Бежать со всех ног! Смейтесь, вам хорошо, а вот когда один… все может быть. Я не оглядывался на верблюдов, а все бежал и бежал, пока сил хватило. И показалось мне, что нет выхода из этих песков, а верблюды здесь для страху. И тут я увидел вдали избушку.
Весь страх пропал, и я пустился туда, к избе. Иду, спотыкаюсь, вязну в песке, но сразу весело стало.
В избушке ставни были закрыты, и за плетнем во дворе навес. И опять нет собаки, и тихо-тихо. Только слышно, как песок о плетень шуршит. Я тихонько постучал в ставни. Никого. Обошел избушку — никого. Да что это? Кажется мне или в самом деле?
И опять в меня страх вошел. Я боялся сильно стучать, — а вдруг кто-нибудь выскочит, неизвестный какой-нибудь. Пока я стучал да ходил, я не заметил, что со всех сторон идут верблюды к избушке, не спеша, шаг за шагом, как заводные, и опять мне показалось, что не настоящие.
Я стал скорей перелезать через плетень во двор, ноги от страху ослабли, трясутся; перебежал двор, под навес. Смотрю — ясли, и в них сено. Настоящее сено. Я залез в ясли и закопался в сено, чтоб ничего не видеть. Так лежал и не дышал. Долго лежал, пока не заснул.
Просыпаюсь — ночь, темно, а на дворе полосой свет. Я прямо затрясся. Вижу, дверь в избушку открыта, а из нее свет. Вдруг слышу, кто-то идет по двору и на ведро споткнулся, и бабий, настоящий бабий голос кричит: «Угораздило тебя сослепу ведро по дороге кинуть, я-то его ищу!»

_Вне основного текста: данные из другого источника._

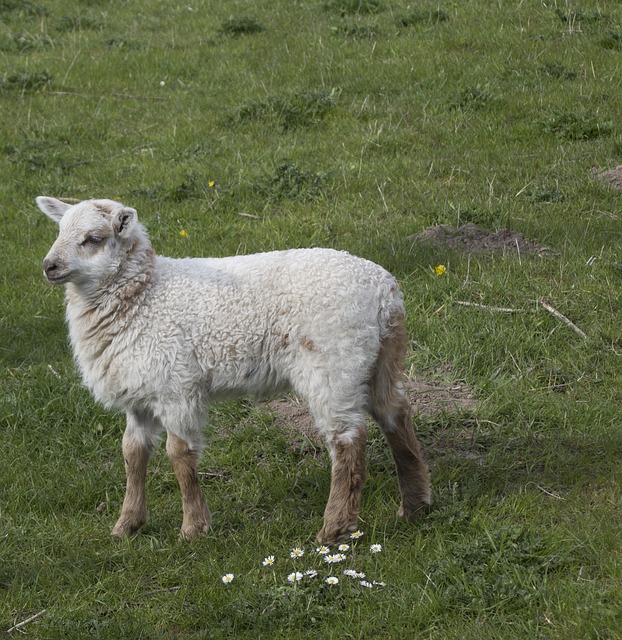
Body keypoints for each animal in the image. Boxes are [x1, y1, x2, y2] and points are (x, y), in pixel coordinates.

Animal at [36, 196, 432, 544]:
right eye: (59, 230)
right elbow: (132, 454)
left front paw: (193, 528)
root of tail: (384, 291)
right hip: (380, 357)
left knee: (348, 440)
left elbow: (179, 454)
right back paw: (414, 506)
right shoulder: (139, 391)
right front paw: (126, 525)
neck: (145, 295)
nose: (49, 266)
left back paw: (334, 528)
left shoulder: (176, 385)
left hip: (334, 361)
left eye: (93, 239)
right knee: (396, 413)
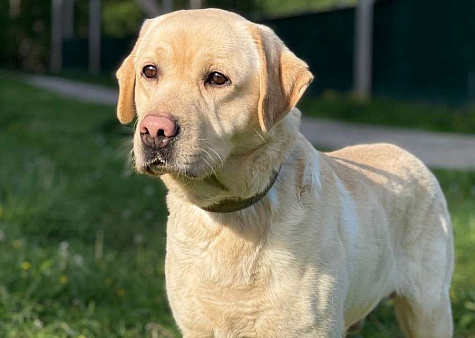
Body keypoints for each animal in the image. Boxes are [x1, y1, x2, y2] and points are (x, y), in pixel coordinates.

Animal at [117, 8, 456, 338]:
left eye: (217, 78)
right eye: (150, 71)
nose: (154, 131)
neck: (234, 214)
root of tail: (408, 154)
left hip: (429, 311)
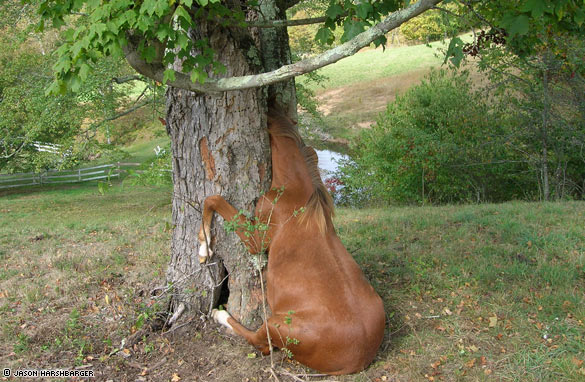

Она подняла ведро и пошла. Потом слышу, как из колодца воду достает. Как пошла мимо меня, я и пискнул: «Тетенька!» Она и ведро упустила. Бегом к двери. Потом вижу, старый выходит на порог. «Что ты, говорит, пустое болтаешь, какой может быть домовой! Давно вся нечисть на свете перевелась».
А баба кричит: «Запирай двери, я не хочу!» Я испугался, что они уйдут, и крикнул. «Дедушка, это я, я!»
Старик метнулся к двери, принес через минуту фонарь. Вижу — фонарь так в руках и ходит.
Он долго подходить боялся и не верил, что я не домовой. И говорит: «Коли ты не нечистая сила, скажи, как твое имя крещеное». — «Митька, — кричу, — Митька я, Хряпов, я с судна!» Тут он только поверил и помог мне вылезть, а баба фонарь держала. Тут стали они меня жалеть, чай поставили, печку камышом затопили. Я им рассказал про себя. А они мне сказали, что это остров Джарылгач, что здесь никто не живет, а верблюдов помещицких сюда пастись приводят, и только кой-когда старик их поить приезжает.
Они могут подолгу без воды быть. Берег тут — рукой подать. А пошли верблюды за мной к избе потому, что подумали, что я их пить зову, они свой срок знают. Старик сказал, что деревня недалеко и почта там: завтра домой можно депешу послать.
Через день я уж в деревне был и ждал, что будет из дому. Приехала мамка и не ругала, а только все ревела: поглядит и в слезы. «Я, — говорит, — тебя уж похоронила…» Ну, с отцом дома другой разговор был.